Output provenance features in the product, including citations and retrieval transparency.
A takedown and correction policy that balances speed with precision and keeps a full audit trail.
Metrics that go beyond benchmarks. Ask for a trust score that blends factuality tests with provenance coverage. A model that is one point lower on a generic leaderboard but built on traceable sources may perform better for your risk profile.

When vendors can meet these asks, your procurement process becomes faster and the product surface becomes more predictable. The same disclosure that skeptics worry will slow sales can cut cycles because legal and security teams have something concrete to review.

What the next year will bring

Expect three visible shifts as the European obligations bite and U.S. takedown enforcement normalizes.

Pricing will reflect provenance. The market will pay a premium for models trained on high quality, rights cleared corpora with strong authenticity graphs.
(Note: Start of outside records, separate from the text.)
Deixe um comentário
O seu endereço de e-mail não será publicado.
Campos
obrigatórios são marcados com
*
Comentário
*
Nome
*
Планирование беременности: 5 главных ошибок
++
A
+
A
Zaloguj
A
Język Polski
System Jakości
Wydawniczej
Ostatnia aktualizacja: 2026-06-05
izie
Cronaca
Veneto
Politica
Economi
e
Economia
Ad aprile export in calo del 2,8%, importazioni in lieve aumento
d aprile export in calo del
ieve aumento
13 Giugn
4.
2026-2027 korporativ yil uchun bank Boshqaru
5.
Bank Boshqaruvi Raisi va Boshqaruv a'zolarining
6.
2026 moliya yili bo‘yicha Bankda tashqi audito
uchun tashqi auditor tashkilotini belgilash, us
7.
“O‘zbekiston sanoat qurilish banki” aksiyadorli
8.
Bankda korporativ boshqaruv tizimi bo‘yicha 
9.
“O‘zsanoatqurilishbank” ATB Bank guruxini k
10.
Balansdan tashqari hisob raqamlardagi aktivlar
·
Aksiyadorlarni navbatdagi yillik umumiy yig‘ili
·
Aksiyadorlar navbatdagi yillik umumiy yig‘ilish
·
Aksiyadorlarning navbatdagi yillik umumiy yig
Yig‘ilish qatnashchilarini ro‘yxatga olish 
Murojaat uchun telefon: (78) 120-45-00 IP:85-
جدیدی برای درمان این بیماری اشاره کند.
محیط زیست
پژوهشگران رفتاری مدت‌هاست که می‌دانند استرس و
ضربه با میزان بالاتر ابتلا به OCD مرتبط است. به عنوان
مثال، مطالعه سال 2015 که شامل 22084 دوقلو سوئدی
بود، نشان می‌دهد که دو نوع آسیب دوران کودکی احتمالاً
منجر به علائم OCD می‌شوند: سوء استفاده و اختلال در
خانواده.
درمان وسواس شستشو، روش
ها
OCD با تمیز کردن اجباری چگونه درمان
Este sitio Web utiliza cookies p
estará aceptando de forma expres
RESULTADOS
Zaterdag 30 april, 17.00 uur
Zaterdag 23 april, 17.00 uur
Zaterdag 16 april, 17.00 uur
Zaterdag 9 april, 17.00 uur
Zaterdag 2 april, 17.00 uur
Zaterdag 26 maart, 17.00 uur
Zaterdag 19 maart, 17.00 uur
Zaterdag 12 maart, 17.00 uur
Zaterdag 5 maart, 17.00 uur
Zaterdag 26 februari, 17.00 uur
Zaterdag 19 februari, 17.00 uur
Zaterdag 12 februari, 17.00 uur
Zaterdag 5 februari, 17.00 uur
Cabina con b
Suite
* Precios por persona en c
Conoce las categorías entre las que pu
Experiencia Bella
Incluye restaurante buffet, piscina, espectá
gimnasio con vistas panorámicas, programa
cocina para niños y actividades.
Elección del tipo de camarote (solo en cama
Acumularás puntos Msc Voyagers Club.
That premium will look modest next to the cost of noncompliance or brand damage.
Benchmarks will add traceability. Leaderboards that today track reasoning and coding will add provenance coverage and citation quality. Vendors will boast not just of tokens and parameters, but of licensed tokens and cited answers.
Disclosure will stop being optional public relations. Once a few top labs publish training summaries that are specific, legible, and defensible, buyers will demand the same from everyone. Black box providers will look dated and risky, even if their raw performance remains high.

These shifts ripple into strategy. Model providers that invest early in authenticity graphs will enter partnerships that closed doors to black box competitors. Enterprises will start to view provenance coverage as a control surface, similar to service level objectives. And independent creators will have a more durable path to participate and get paid.

Do not wait for a subpoena to find your sources

There is a deeper reason to treat training transparency as an epistemic reset. Models are not only tools. They are institutions of knowledge. Institutions earn authority by showing their work. Scientists publish methods and data. Journalists cite sources and documents. Courts maintain records. If models want a seat at that table, they must do the same.

The new rules force the first step. The winning labs will take the next ones voluntarily. They will ship authenticity graphs that withstand adversarial review. They will license corpora that resonate with the tasks their customers care about and will explain why. They will partner with creators and institutions to build data cooperatives that elevate both accuracy and legitimacy.

Most of all, they will design products that let users see knowledge as a path, not a magic trick. That is the shift from size to sources. It is also the bridge to a healthier ecosystem where consent, compensation, and reliability are not afterthoughts. If you are building that future, keep your policy stack, your distribution strategy, and your provenance story aligned. Our earlier arguments on the invisible policy stack remain a useful map for that alignment.

The bet is straightforward. A model that can name its diet will learn faster, face fewer roadblocks, and earn more trust. In a market where the hardest problems are not solved by scale alone, that is the edge that compounds.